* _PROBLEM TO SOLVE_
Reproduce word for word the line that contains "Identify the document" and every line after it to the end of the records, with nothing else added.
THE INPUT: Begin
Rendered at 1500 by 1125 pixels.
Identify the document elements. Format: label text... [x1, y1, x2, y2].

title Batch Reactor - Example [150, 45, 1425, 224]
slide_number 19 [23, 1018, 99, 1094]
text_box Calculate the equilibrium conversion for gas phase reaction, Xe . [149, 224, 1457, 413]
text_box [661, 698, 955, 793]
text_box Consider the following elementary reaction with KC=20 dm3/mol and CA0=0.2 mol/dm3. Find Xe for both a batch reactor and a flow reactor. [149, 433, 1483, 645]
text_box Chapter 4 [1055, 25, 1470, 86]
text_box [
THE INPUT: End
* _FINISHED EXERCISE_
Identify the document elements. Format: label text... [x1, y1, x2, y2].

title Batch Reactor - Example [150, 45, 1425, 224]
slide_number 19 [23, 1018, 99, 1094]
text_box Calculate the equilibrium conversion for gas phase reaction, Xe . [149, 224, 1457, 413]
text_box [661, 698, 955, 793]
text_box Consider the following elementary reaction with KC=20 dm3/mol and CA0=0.2 mol/dm3. Find Xe for both a batch reactor and a flow reactor. [149, 433, 1483, 645]
text_box Chapter 4 [1055, 25, 1470, 86]
text_box [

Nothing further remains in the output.